ABOUT THIS TASK: Could you retype all of the entries exactly, without their pictures?

Collected data:
[Start of section]
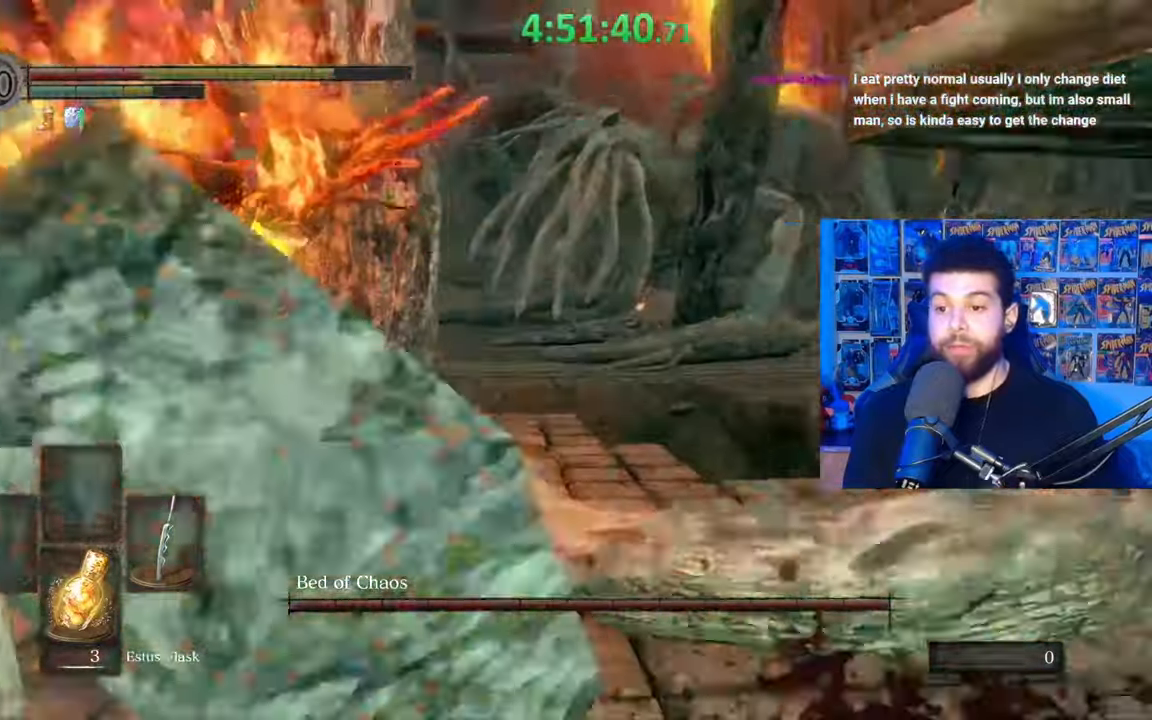
{"buttons": [], "left_stick": "center", "right_stick": "center", "events": [[67, "B", "up"], [117, "left_stick", "center"], [183, "right_stick", "left"], [333, "left_stick", "up-right"], [367, "right_stick", "up-left"], [467, "left_stick", "center"], [467, "right_stick", "center"]]}
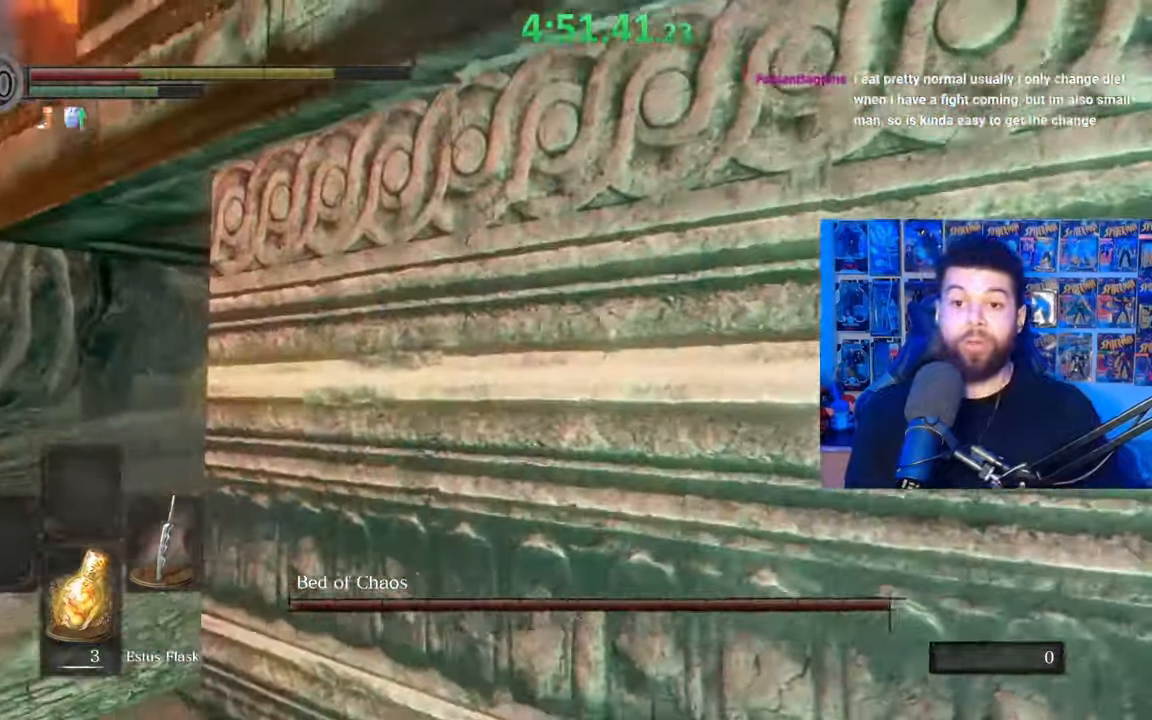
{"buttons": [], "left_stick": "center", "right_stick": "left", "events": [[83, "left_stick", "up-left"], [117, "right_stick", "down-left"], [283, "right_stick", "left"], [383, "left_stick", "center"]]}
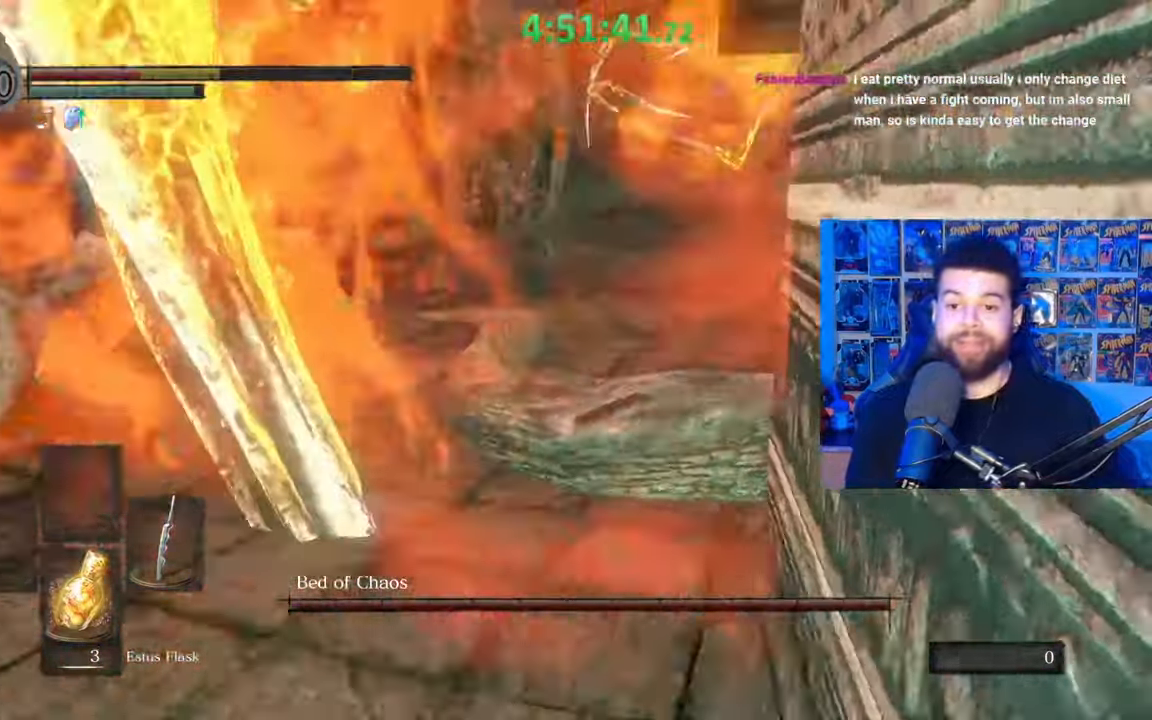
{"buttons": [], "left_stick": "up", "right_stick": "center", "events": [[33, "left_stick", "up"], [33, "right_stick", "center"], [283, "right_stick", "right"], [383, "right_stick", "center"]]}
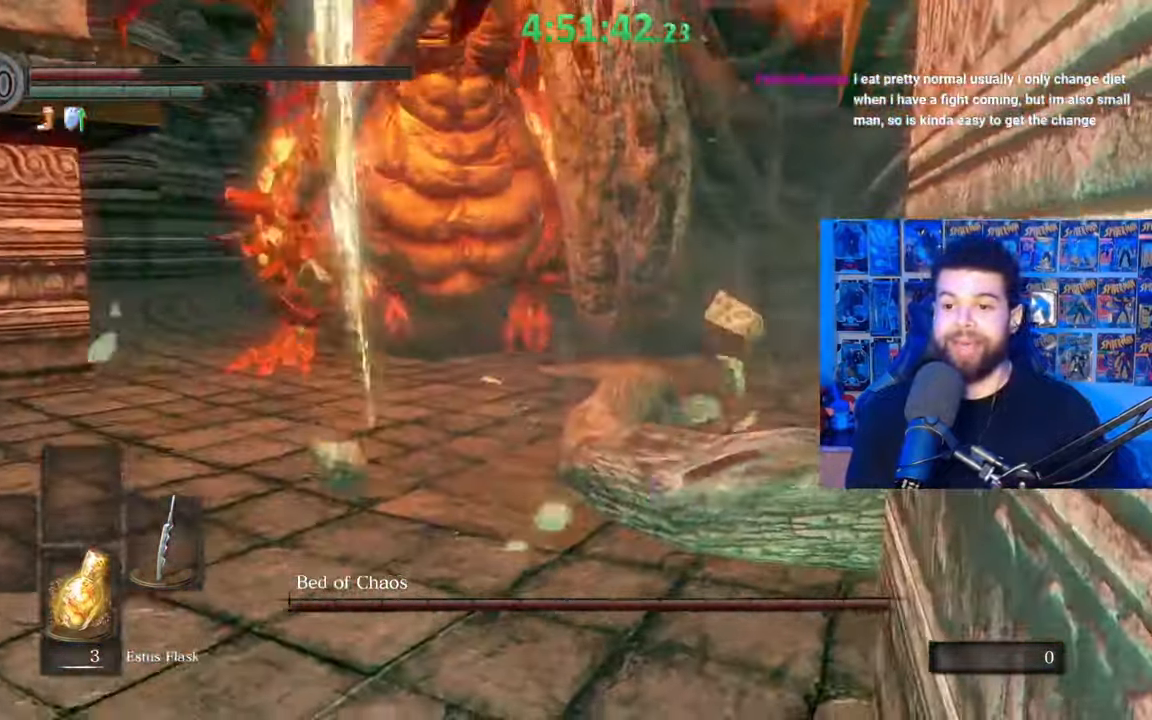
{"buttons": ["B"], "left_stick": "up", "right_stick": "up-left", "events": [[83, "B", "down"], [167, "left_stick", "up-left"], [467, "left_stick", "up"], [467, "right_stick", "up-left"]]}
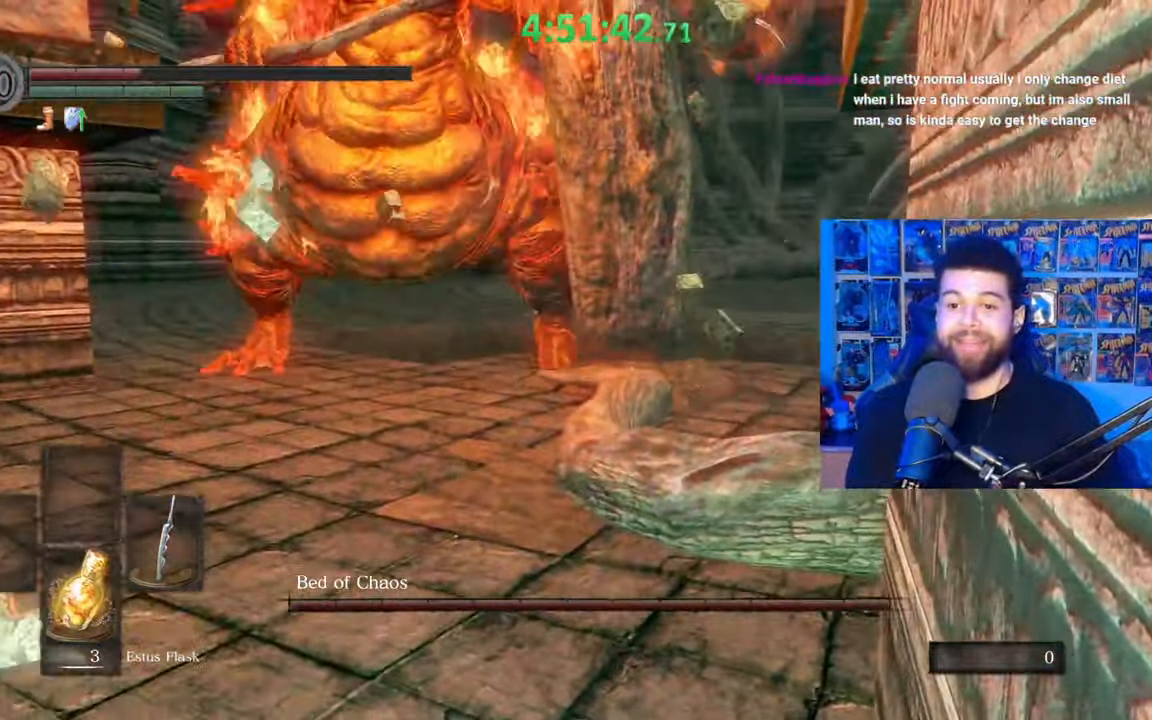
{"buttons": ["B"], "left_stick": "up", "right_stick": "center", "events": [[83, "right_stick", "center"]]}
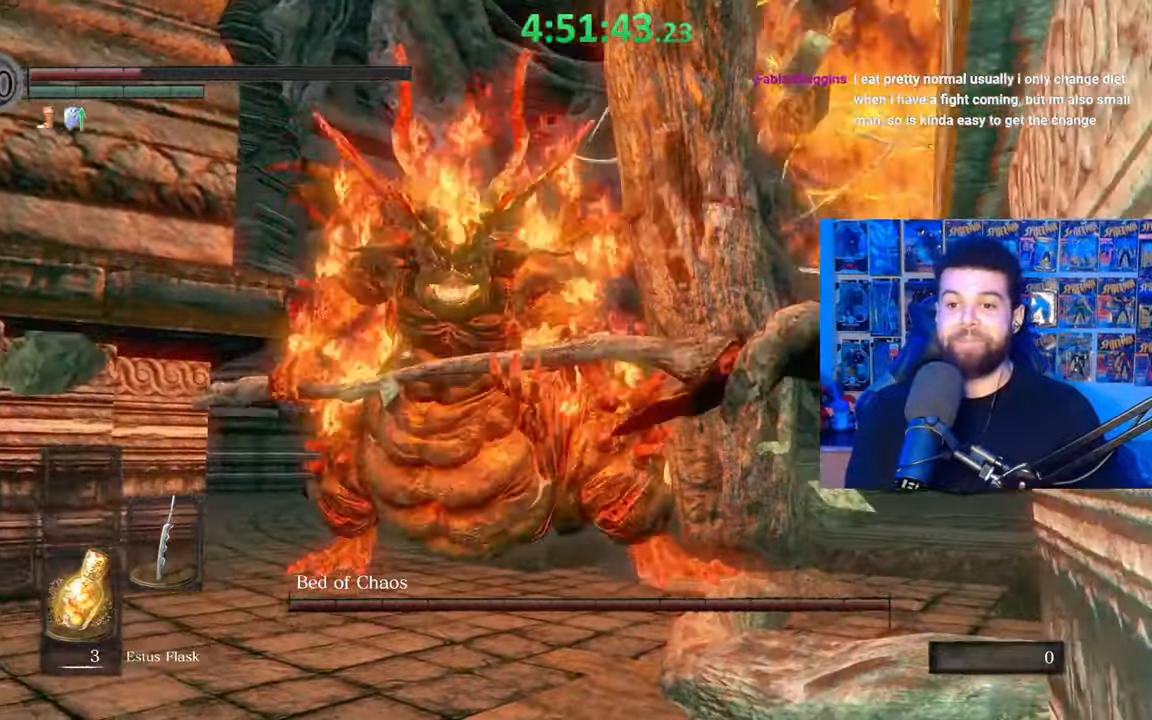
{"buttons": ["B"], "left_stick": "up", "right_stick": "center", "events": [[167, "right_stick", "up"], [233, "right_stick", "center"]]}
[End of section]
TASK ANSWER:
{"buttons": [], "left_stick": "center", "right_stick": "center", "events": [[67, "B", "up"], [117, "left_stick", "center"], [183, "right_stick", "left"], [333, "left_stick", "up-right"], [367, "right_stick", "up-left"], [467, "left_stick", "center"], [467, "right_stick", "center"]]}
{"buttons": [], "left_stick": "center", "right_stick": "left", "events": [[83, "left_stick", "up-left"], [117, "right_stick", "down-left"], [283, "right_stick", "left"], [383, "left_stick", "center"]]}
{"buttons": [], "left_stick": "up", "right_stick": "center", "events": [[33, "left_stick", "up"], [33, "right_stick", "center"], [283, "right_stick", "right"], [383, "right_stick", "center"]]}
{"buttons": ["B"], "left_stick": "up", "right_stick": "up-left", "events": [[83, "B", "down"], [167, "left_stick", "up-left"], [467, "left_stick", "up"], [467, "right_stick", "up-left"]]}
{"buttons": ["B"], "left_stick": "up", "right_stick": "center", "events": [[83, "right_stick", "center"]]}
{"buttons": ["B"], "left_stick": "up", "right_stick": "center", "events": [[167, "right_stick", "up"], [233, "right_stick", "center"]]}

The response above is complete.